DATA UNDER STUDY:
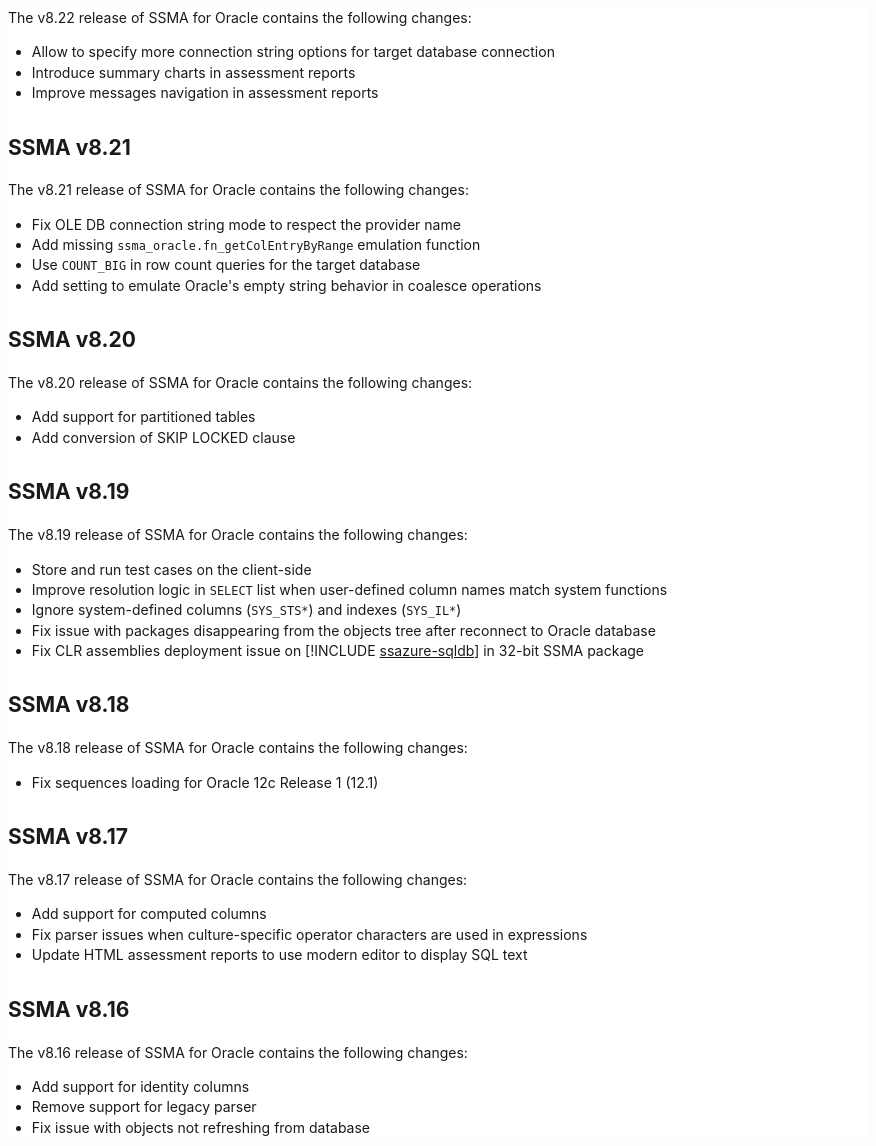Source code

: The v8.22 release of SSMA for Oracle contains the following changes:

- Allow to specify more connection string options for target database connection
- Introduce summary charts in assessment reports
- Improve messages navigation in assessment reports

## SSMA v8.21

The v8.21 release of SSMA for Oracle contains the following changes:

- Fix OLE DB connection string mode to respect the provider name
- Add missing `ssma_oracle.fn_getColEntryByRange` emulation function
- Use `COUNT_BIG` in row count queries for the target database
- Add setting to emulate Oracle's empty string behavior in coalesce operations

## SSMA v8.20

The v8.20 release of SSMA for Oracle contains the following changes:

- Add support for partitioned tables
- Add conversion of SKIP LOCKED clause

## SSMA v8.19

The v8.19 release of SSMA for Oracle contains the following changes:

- Store and run test cases on the client-side
- Improve resolution logic in `SELECT` list when user-defined column names match system functions
- Ignore system-defined columns (`SYS_STS*`) and indexes (`SYS_IL*`)
- Fix issue with packages disappearing from the objects tree after reconnect to Oracle database
- Fix CLR assemblies deployment issue on [!INCLUDE [ssazure-sqldb](../../includes/ssazure-sqldb.md)] in 32-bit SSMA package

## SSMA v8.18

The v8.18 release of SSMA for Oracle contains the following changes:

- Fix sequences loading for Oracle 12c Release 1 (12.1)

## SSMA v8.17

The v8.17 release of SSMA for Oracle contains the following changes:

- Add support for computed columns
- Fix parser issues when culture-specific operator characters are used in expressions
- Update HTML assessment reports to use modern editor to display SQL text

## SSMA v8.16

The v8.16 release of SSMA for Oracle contains the following changes:

- Add support for identity columns
- Remove support for legacy parser
- Fix issue with objects not refreshing from database
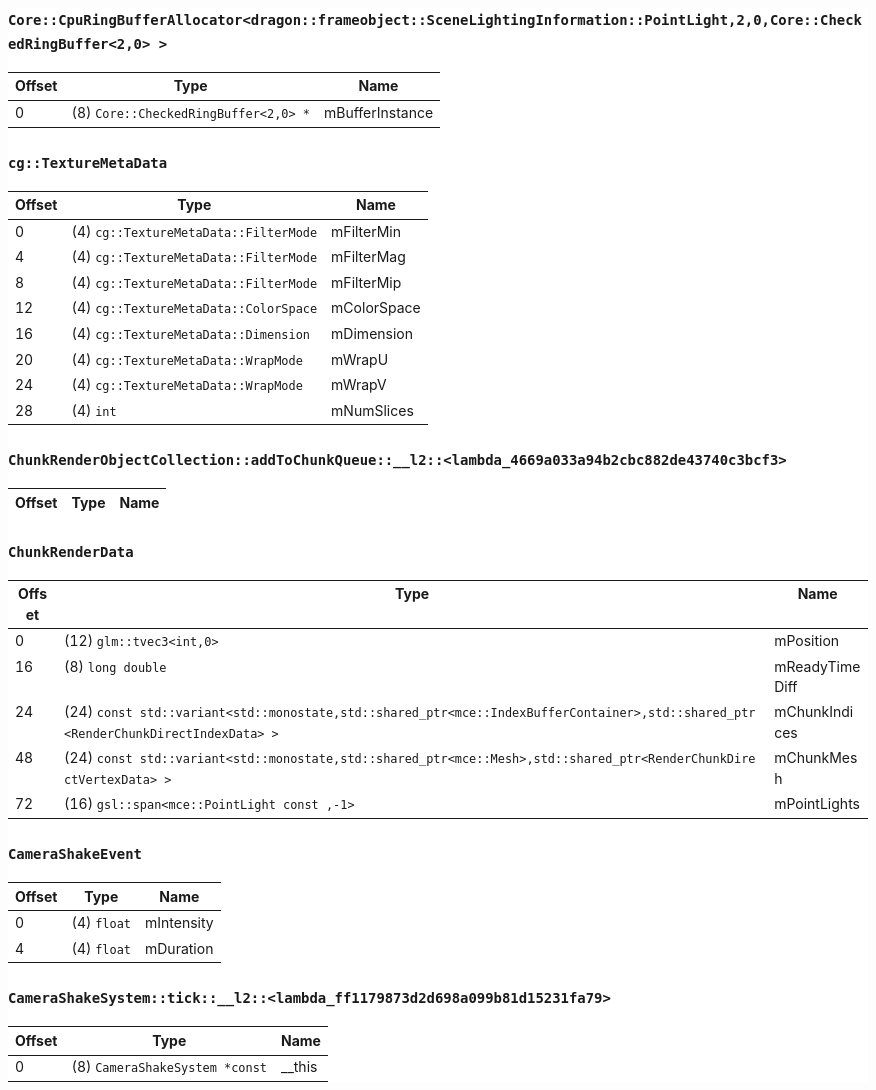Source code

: 
### `Core::CpuRingBufferAllocator<dragon::frameobject::SceneLightingInformation::PointLight,2,0,Core::CheckedRingBuffer<2,0> >`
Offset | Type | Name
-|-|-
0 | (8) `Core::CheckedRingBuffer<2,0> *` | mBufferInstance


### `cg::TextureMetaData`
Offset | Type | Name
-|-|-
0 | (4) `cg::TextureMetaData::FilterMode` | mFilterMin
4 | (4) `cg::TextureMetaData::FilterMode` | mFilterMag
8 | (4) `cg::TextureMetaData::FilterMode` | mFilterMip
12 | (4) `cg::TextureMetaData::ColorSpace` | mColorSpace
16 | (4) `cg::TextureMetaData::Dimension` | mDimension
20 | (4) `cg::TextureMetaData::WrapMode` | mWrapU
24 | (4) `cg::TextureMetaData::WrapMode` | mWrapV
28 | (4) `int` | mNumSlices


### `ChunkRenderObjectCollection::addToChunkQueue::__l2::<lambda_4669a033a94b2cbc882de43740c3bcf3>`
Offset | Type | Name
-|-|-


### `ChunkRenderData`
Offset | Type | Name
-|-|-
0 | (12) `glm::tvec3<int,0>` | mPosition
16 | (8) `long double` | mReadyTimeDiff
24 | (24) `const std::variant<std::monostate,std::shared_ptr<mce::IndexBufferContainer>,std::shared_ptr<RenderChunkDirectIndexData> >` | mChunkIndices
48 | (24) `const std::variant<std::monostate,std::shared_ptr<mce::Mesh>,std::shared_ptr<RenderChunkDirectVertexData> >` | mChunkMesh
72 | (16) `gsl::span<mce::PointLight const ,-1>` | mPointLights


### `CameraShakeEvent`
Offset | Type | Name
-|-|-
0 | (4) `float` | mIntensity
4 | (4) `float` | mDuration


### `CameraShakeSystem::tick::__l2::<lambda_ff1179873d2d698a099b81d15231fa79>`
Offset | Type | Name
-|-|-
0 | (8) `CameraShakeSystem *const` | __this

TASK TO COMPLETE: Write out all the data exactly, minus pictures.

TASK ANSWER:
Source code

: The v8.22 release of SSMA for Oracle contains the following changes:

- Allow to specify more connection string options for target database connection
- Introduce summary charts in assessment reports
- Improve messages navigation in assessment reports

## SSMA v8.21

The v8.21 release of SSMA for Oracle contains the following changes:

- Fix OLE DB connection string mode to respect the provider name
- Add missing `ssma_oracle.fn_getColEntryByRange` emulation function
- Use `COUNT_BIG` in row count queries for the target database
- Add setting to emulate Oracle's empty string behavior in coalesce operations

## SSMA v8.20

The v8.20 release of SSMA for Oracle contains the following changes:

- Add support for partitioned tables
- Add conversion of SKIP LOCKED clause

## SSMA v8.19

The v8.19 release of SSMA for Oracle contains the following changes:

- Store and run test cases on the client-side
- Improve resolution logic in `SELECT` list when user-defined column names match system functions
- Ignore system-defined columns (`SYS_STS*`) and indexes (`SYS_IL*`)
- Fix issue with packages disappearing from the objects tree after reconnect to Oracle database
- Fix CLR assemblies deployment issue on [!INCLUDE [ssazure-sqldb](../../includes/ssazure-sqldb.md)] in 32-bit SSMA package

## SSMA v8.18

The v8.18 release of SSMA for Oracle contains the following changes:

- Fix sequences loading for Oracle 12c Release 1 (12.1)

## SSMA v8.17

The v8.17 release of SSMA for Oracle contains the following changes:

- Add support for computed columns
- Fix parser issues when culture-specific operator characters are used in expressions
- Update HTML assessment reports to use modern editor to display SQL text

## SSMA v8.16

The v8.16 release of SSMA for Oracle contains the following changes:

- Add support for identity columns
- Remove support for legacy parser
- Fix issue with objects not refreshing from database
Source code

: 
### `Core::CpuRingBufferAllocator<dragon::frameobject::SceneLightingInformation::PointLight,2,0,Core::CheckedRingBuffer<2,0> >`
Offset | Type | Name
-|-|-
0 | (8) `Core::CheckedRingBuffer<2,0> *` | mBufferInstance


### `cg::TextureMetaData`
Offset | Type | Name
-|-|-
0 | (4) `cg::TextureMetaData::FilterMode` | mFilterMin
4 | (4) `cg::TextureMetaData::FilterMode` | mFilterMag
8 | (4) `cg::TextureMetaData::FilterMode` | mFilterMip
12 | (4) `cg::TextureMetaData::ColorSpace` | mColorSpace
16 | (4) `cg::TextureMetaData::Dimension` | mDimension
20 | (4) `cg::TextureMetaData::WrapMode` | mWrapU
24 | (4) `cg::TextureMetaData::WrapMode` | mWrapV
28 | (4) `int` | mNumSlices


### `ChunkRenderObjectCollection::addToChunkQueue::__l2::<lambda_4669a033a94b2cbc882de43740c3bcf3>`
Offset | Type | Name
-|-|-


### `ChunkRenderData`
Offset | Type | Name
-|-|-
0 | (12) `glm::tvec3<int,0>` | mPosition
16 | (8) `long double` | mReadyTimeDiff
24 | (24) `const std::variant<std::monostate,std::shared_ptr<mce::IndexBufferContainer>,std::shared_ptr<RenderChunkDirectIndexData> >` | mChunkIndices
48 | (24) `const std::variant<std::monostate,std::shared_ptr<mce::Mesh>,std::shared_ptr<RenderChunkDirectVertexData> >` | mChunkMesh
72 | (16) `gsl::span<mce::PointLight const ,-1>` | mPointLights


### `CameraShakeEvent`
Offset | Type | Name
-|-|-
0 | (4) `float` | mIntensity
4 | (4) `float` | mDuration


### `CameraShakeSystem::tick::__l2::<lambda_ff1179873d2d698a099b81d15231fa79>`
Offset | Type | Name
-|-|-
0 | (8) `CameraShakeSystem *const` | __this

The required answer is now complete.